Stalwarts such as Mahatma Gandhi and Jawaharlal Nehru, as well as unjustly forgotten thinkers such as Hamid Dalwai and Tarabai Shinde have been brought together in this anthology.

Guha said that the book resulted from an attempt to find out what contributed to Indian democracy and pluralism in the 19th and 20 centuries. He said that Indian democracy owed a lot to ‘proximate traditions’, rather than emperors such as Ashoka and Akbar.
Guha claimed that Makers of Modern India is the public face of the Indian political tradition. The authors brought together in the anthology are relevant to contemporary realities, he said. To illustrate his point, Guha quoted BR Ambedkar, the maker of the Indian Constitution: “Bhakti in politics will put you on the road to degradation,” he quoted Ambedkar as saying, and added that the Gandhis and the Modis of today would do well to remember Ambedkar's words.

Guha wondered why no politicians today think like Ambedkar.
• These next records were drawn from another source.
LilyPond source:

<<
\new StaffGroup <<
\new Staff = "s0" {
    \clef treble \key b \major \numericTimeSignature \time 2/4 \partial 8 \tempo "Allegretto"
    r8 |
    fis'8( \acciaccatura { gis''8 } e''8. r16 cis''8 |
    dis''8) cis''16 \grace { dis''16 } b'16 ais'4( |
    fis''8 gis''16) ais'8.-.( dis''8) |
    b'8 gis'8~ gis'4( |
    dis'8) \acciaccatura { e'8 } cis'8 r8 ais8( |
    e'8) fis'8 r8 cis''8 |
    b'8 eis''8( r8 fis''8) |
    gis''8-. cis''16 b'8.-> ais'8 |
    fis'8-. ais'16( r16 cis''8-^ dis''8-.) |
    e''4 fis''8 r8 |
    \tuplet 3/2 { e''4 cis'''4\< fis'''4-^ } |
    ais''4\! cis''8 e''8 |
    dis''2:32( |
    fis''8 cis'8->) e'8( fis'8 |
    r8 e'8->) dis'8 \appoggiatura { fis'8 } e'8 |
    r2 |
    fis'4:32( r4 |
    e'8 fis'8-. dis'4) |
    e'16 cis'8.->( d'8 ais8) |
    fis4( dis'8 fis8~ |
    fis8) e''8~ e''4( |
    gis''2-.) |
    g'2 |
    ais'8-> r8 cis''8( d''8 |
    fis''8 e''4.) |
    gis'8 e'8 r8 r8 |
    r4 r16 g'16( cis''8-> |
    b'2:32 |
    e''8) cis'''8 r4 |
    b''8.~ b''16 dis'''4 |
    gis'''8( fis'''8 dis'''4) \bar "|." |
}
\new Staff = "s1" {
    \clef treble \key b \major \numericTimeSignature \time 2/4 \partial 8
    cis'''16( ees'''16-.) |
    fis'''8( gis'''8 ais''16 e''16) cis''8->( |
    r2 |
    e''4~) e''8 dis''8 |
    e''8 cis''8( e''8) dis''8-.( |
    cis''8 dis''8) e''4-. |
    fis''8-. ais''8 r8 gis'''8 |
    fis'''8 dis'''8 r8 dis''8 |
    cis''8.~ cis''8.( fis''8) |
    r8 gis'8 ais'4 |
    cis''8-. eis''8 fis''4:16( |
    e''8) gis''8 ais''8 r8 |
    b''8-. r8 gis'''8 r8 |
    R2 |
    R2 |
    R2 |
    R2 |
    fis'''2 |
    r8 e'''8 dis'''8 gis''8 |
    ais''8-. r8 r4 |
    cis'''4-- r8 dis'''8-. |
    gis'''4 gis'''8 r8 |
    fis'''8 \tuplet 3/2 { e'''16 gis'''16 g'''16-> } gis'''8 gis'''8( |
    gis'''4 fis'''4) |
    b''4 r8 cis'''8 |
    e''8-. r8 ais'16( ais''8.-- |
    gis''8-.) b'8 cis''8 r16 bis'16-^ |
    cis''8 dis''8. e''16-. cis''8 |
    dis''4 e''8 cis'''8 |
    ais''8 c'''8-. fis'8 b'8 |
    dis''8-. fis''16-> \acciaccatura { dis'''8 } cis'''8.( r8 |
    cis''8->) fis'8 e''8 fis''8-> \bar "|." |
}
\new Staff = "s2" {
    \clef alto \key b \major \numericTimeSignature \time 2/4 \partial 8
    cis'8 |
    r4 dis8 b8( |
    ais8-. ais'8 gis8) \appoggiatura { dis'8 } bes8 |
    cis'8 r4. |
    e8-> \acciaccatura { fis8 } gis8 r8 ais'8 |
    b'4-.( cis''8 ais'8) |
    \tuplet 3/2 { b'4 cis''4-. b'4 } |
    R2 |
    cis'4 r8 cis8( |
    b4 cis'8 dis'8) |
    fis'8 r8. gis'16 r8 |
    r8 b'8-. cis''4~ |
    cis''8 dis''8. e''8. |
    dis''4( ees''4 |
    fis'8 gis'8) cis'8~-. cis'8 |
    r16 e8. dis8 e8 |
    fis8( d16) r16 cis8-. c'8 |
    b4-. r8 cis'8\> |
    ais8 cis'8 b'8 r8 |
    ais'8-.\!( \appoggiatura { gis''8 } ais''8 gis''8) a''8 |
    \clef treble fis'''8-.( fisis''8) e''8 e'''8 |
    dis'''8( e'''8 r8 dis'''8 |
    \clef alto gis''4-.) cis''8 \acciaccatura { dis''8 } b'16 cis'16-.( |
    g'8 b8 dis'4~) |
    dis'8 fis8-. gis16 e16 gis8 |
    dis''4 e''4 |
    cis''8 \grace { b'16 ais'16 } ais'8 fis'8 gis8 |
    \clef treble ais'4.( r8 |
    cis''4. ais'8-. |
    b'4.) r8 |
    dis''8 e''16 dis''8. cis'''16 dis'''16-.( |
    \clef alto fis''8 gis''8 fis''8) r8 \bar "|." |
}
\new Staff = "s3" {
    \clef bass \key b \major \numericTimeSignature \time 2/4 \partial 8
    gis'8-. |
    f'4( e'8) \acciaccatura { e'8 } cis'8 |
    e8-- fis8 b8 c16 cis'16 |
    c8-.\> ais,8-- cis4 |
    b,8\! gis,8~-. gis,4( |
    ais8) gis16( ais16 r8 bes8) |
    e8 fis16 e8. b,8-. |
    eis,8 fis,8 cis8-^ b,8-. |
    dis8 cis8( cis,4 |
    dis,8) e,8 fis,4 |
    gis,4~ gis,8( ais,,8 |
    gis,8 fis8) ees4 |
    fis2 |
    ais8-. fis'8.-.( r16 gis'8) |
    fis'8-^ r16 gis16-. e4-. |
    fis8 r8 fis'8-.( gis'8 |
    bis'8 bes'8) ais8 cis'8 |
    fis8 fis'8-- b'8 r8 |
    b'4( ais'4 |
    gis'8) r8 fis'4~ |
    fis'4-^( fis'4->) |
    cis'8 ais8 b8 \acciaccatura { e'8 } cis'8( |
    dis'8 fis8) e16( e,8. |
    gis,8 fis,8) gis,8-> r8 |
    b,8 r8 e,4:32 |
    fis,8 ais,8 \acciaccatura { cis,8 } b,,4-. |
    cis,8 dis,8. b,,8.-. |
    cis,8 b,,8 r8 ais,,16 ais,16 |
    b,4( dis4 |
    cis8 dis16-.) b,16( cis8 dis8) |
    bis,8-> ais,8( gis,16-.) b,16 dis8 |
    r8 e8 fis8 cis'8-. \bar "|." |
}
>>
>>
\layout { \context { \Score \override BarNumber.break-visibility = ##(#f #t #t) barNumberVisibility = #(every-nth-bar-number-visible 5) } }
Why, asked Guha, do today's politicians lack intelligence, literary skill and moral courage? Why cannot they tell the truth, like their predecessors? Guha said that readers of Makers of Modern India would raise these questions too. “The book is meant for every thinking Indian, and also for politicians," Guha said.

Girish Karnad, playwright and author, launching the Makers of Modern India, asked why Karnataka, which had been responsive to ideas from across the world, had not produced a thinker-activist that equalled the stature of Guha’s 19. Thinking aloud, Karnad said that the dearth of this kind of writing in the state could be attributed to the fact that Mysore was under the thumb of British rule; what now constitutes the state was divided into four parts, and there was little interaction between these units.

Karnad said Guha had made the intellectual life of India vibrant. He recalled the historian’s confrontations with Nobel Prize winner Amartya Sen and Gayatri Spivak, a post-colonial theorist. “Guha throws up answers and raises questions. Makers of Modern India, too, does that,” Karnad said.